### Exercise brief
Copy out the rows below word for word, from the line with "Reading left to right, list" through the line with "本年支出合计, 基本支出". Omit the pictures.

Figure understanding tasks
········
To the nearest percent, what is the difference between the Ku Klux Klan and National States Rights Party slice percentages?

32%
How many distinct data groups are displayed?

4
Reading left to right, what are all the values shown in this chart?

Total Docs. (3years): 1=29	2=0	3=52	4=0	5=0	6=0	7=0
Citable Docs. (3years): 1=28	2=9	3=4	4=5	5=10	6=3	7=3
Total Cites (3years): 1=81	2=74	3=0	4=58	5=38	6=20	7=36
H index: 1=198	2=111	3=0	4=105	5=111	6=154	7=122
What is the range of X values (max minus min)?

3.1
········
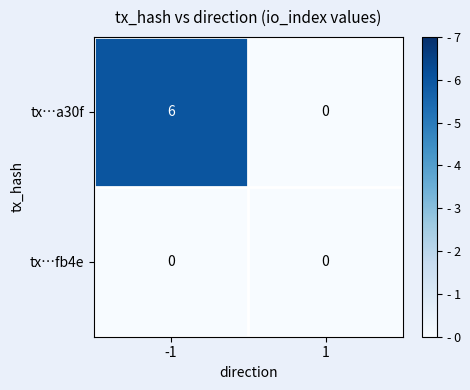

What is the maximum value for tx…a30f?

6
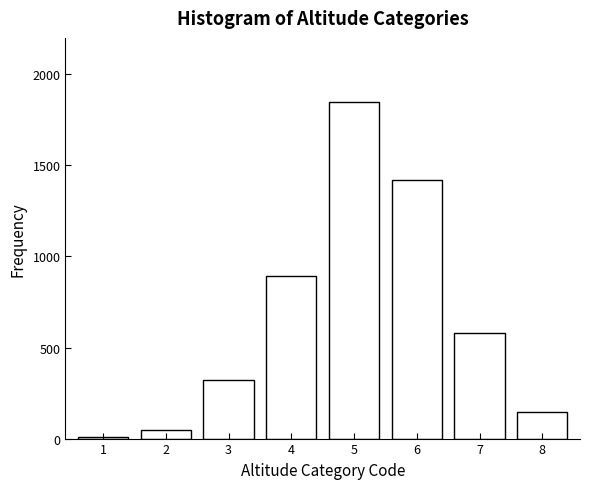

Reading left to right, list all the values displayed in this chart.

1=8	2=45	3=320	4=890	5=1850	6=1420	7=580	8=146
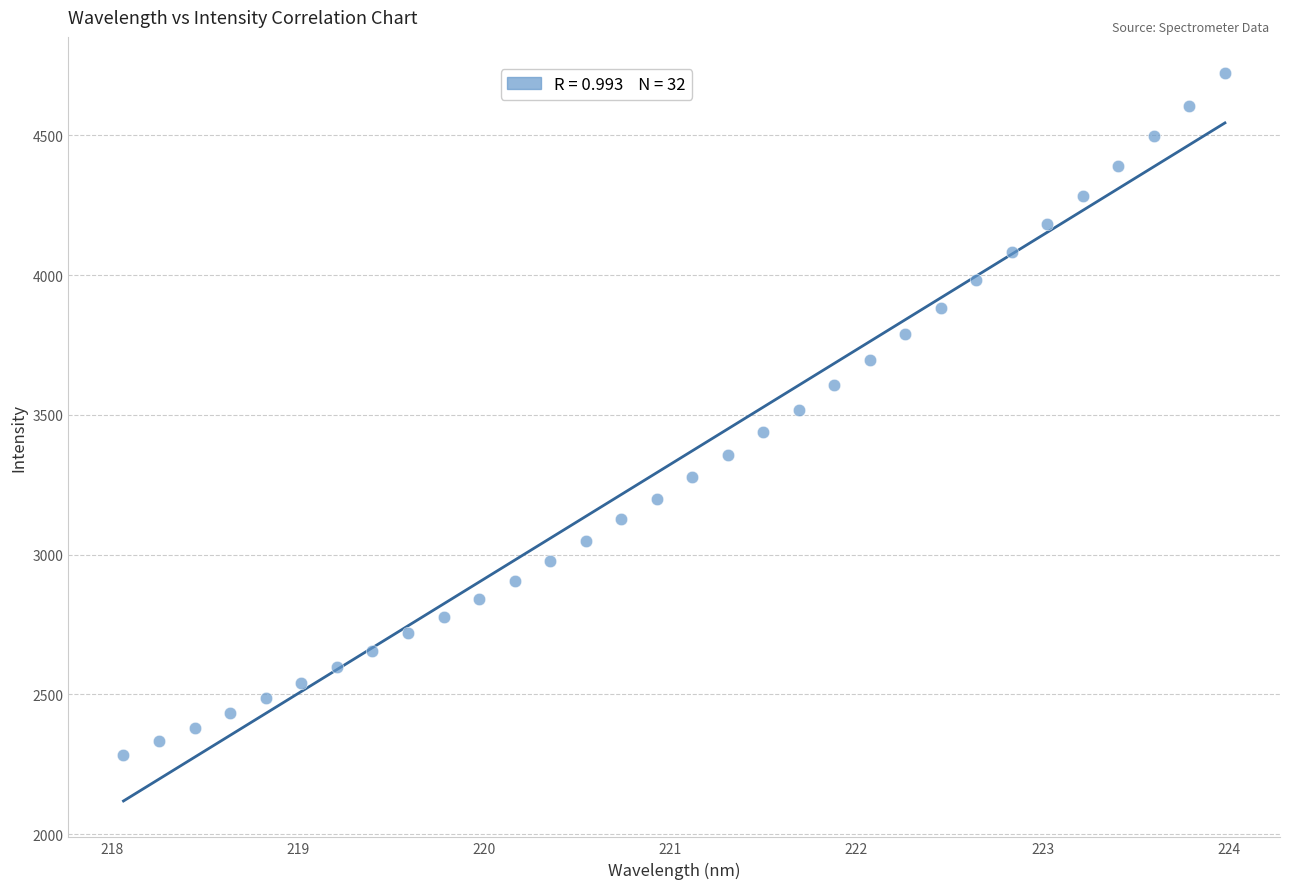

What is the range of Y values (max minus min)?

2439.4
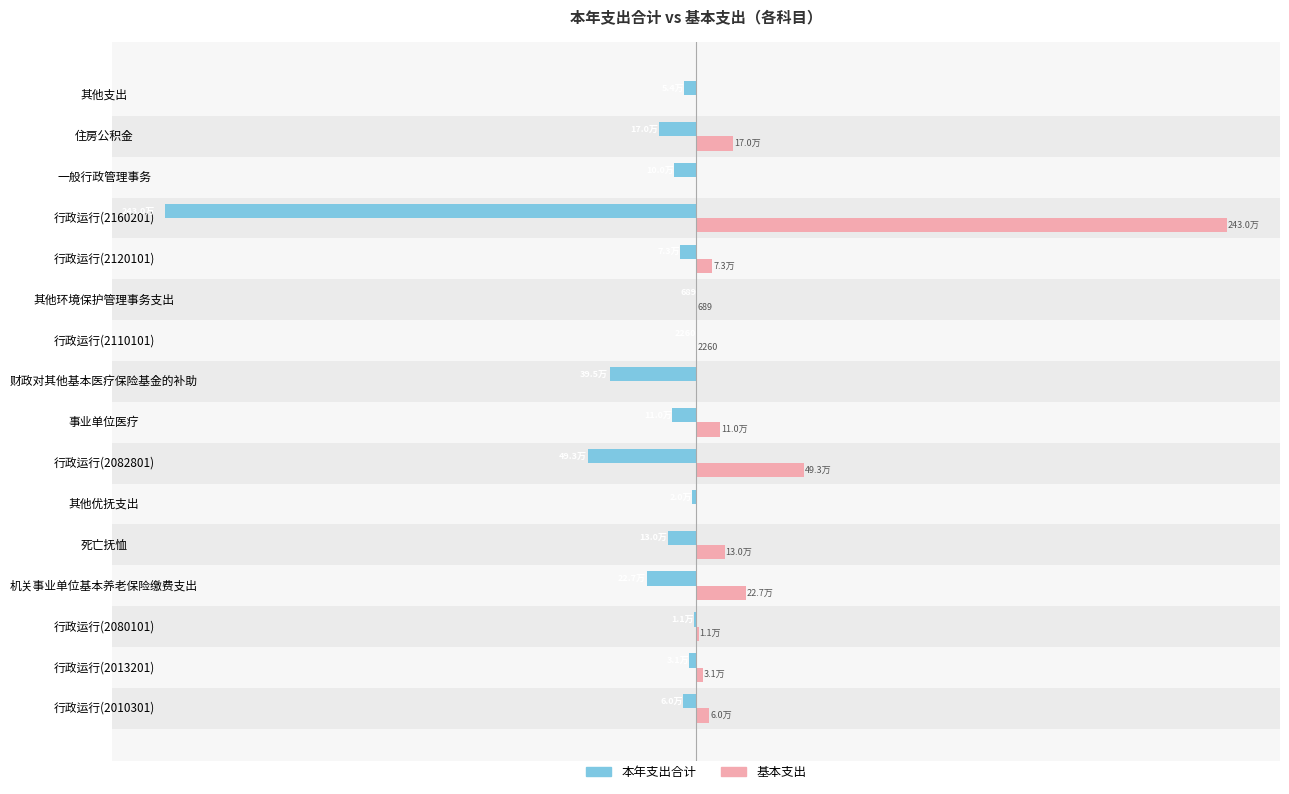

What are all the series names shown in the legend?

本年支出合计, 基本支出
········
### Answer
Reading left to right, list all the values displayed in this chart.

1=8	2=45	3=320	4=890	5=1850	6=1420	7=580	8=146

What is the range of Y values (max minus min)?

2439.4

What are all the series names shown in the legend?

本年支出合计, 基本支出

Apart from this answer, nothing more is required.